Back scattering at high frequencies from a conducting cylinder with dielectric sleeve

Abstract

The computational difficulties connected with the problem of high-frequency back scattering from a conducting cylinder with dielectric sleeve arise from the slow convergence of the conventional Fourier representation of the field and are compounded by the involved nature of its Fourier coefficients. In addition, the numerical results give no physical insight into the complicated structure of the back-scattering functions. An alternative representation of the diffracted amplitude as a series of radial eigenfunctions has the advantage of rapid convergence at high frequencies but presents difficulties of its own since one must find not only the complex coefficients of the expansion but also the complex indices for which the coefficients are to be evaluated.

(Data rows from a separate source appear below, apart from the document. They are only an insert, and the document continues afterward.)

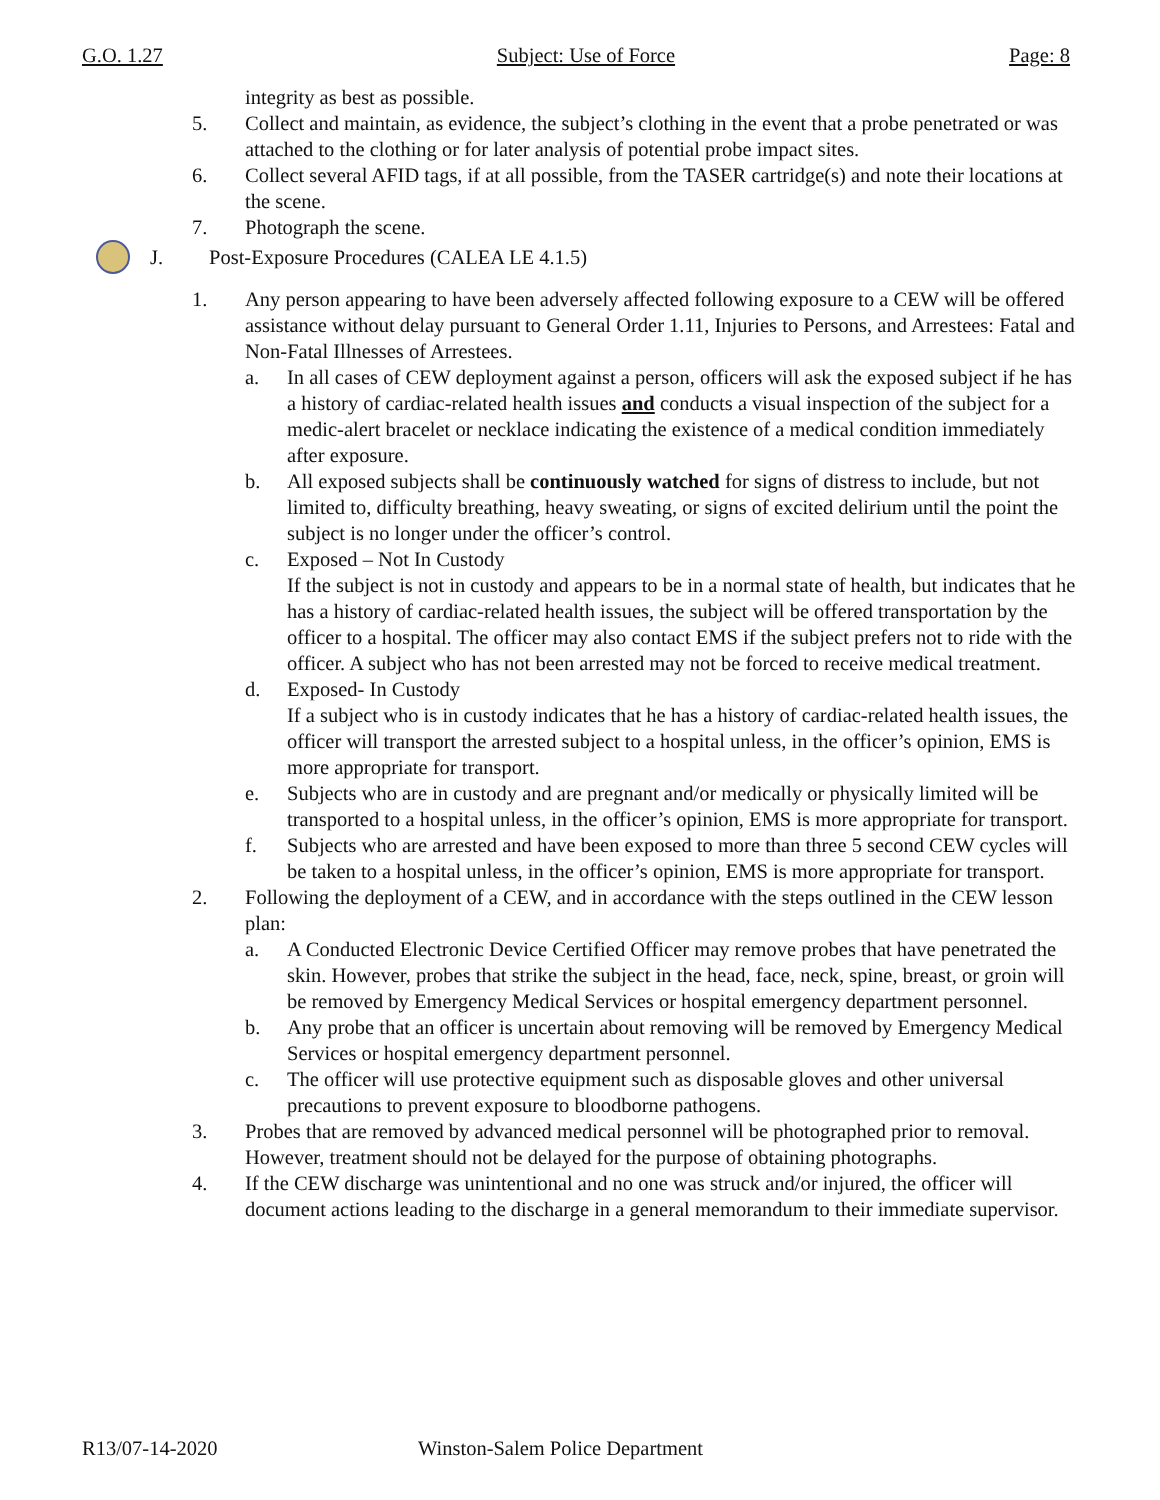G.O. 1.27 Subject: Use of Force Page: 8
integrity as best as possible.
5. Collect and maintain, as evidence, the subject’s clothing in the event that a probe penetrated or was attached to the clothing or for later analysis of potential probe impact sites.
6. Collect several AFID tags, if at all possible, from the TASER cartridge(s) and note their locations at the scene.
7. Photograph the scene.
J. Post-Exposure Procedures (CALEA LE 4.1.5)
1. Any person appearing to have been adversely affected following exposure to a CEW will be offered assistance without delay pursuant to General Order 1.11, Injuries to Persons, and Arrestees: Fatal and Non-Fatal Illnesses of Arrestees.
a. In all cases of CEW deployment against a person, officers will ask the exposed subject if he has a history of cardiac-related health issues and conducts a visual inspection of the subject for a medic-alert bracelet or necklace indicating the existence of a medical condition immediately after exposure.
b. All exposed subjects shall be continuously watched for signs of distress to include, but not limited to, difficulty breathing, heavy sweating, or signs of excited delirium until the point the subject is no longer under the officer’s control.
c. Exposed – Not In Custody
If the subject is not in custody and appears to be in a normal state of health, but indicates that he has a history of cardiac-related health issues, the subject will be offered transportation by the officer to a hospital. The officer may also contact EMS if the subject prefers not to ride with the officer. A subject who has not been arrested may not be forced to receive medical treatment.
d. Exposed- In Custody
If a subject who is in custody indicates that he has a history of cardiac-related health issues, the officer will transport the arrested subject to a hospital unless, in the officer’s opinion, EMS is more appropriate for transport.
e. Subjects who are in custody and are pregnant and/or medically or physically limited will be transported to a hospital unless, in the officer’s opinion, EMS is more appropriate for transport.
f. Subjects who are arrested and have been exposed to more than three 5 second CEW cycles will be taken to a hospital unless, in the officer’s opinion, EMS is more appropriate for transport.
2. Following the deployment of a CEW, and in accordance with the steps outlined in the CEW lesson plan:
a. A Conducted Electronic Device Certified Officer may remove probes that have penetrated the skin. However, probes that strike the subject in the head, face, neck, spine, breast, or groin will be removed by Emergency Medical Services or hospital emergency department personnel.
b. Any probe that an officer is uncertain about removing will be removed by Emergency Medical Services or hospital emergency department personnel.
c. The officer will use protective equipment such as disposable gloves and other universal precautions to prevent exposure to bloodborne pathogens.
3. Probes that are removed by advanced medical personnel will be photographed prior to removal. However, treatment should not be delayed for the purpose of obtaining photographs.
4. If the CEW discharge was unintentional and no one was struck and/or injured, the officer will document actions leading to the discharge in a general memorandum to their immediate supervisor.
R13/07-14-2020 Winston-Salem Police Department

Some of these difficulties can be avoided by transforming the radial representation into a sum of terms, one of which is a well-known form of the diffracted amplitude from a conducting cylinder whose radius is the same as the outer radius of the dielectric sleeve. The second term, which contains the effect of the sleeve, turns out conveniently to be an infinite integral over a real variable. An expansion of its integrand leads to a series of terms which are analogous to optical rays. When the over-all cylinder radius is large, each of these terms has a stationary phase approximant over a certain range of dielectric thickness and relative dielectric constant. Only over this range does the corresponding ray contribute to the back-scattered amplitude. The detailed evaluation of three of these integrals gives results which account for some of the features of the back-scattering functions.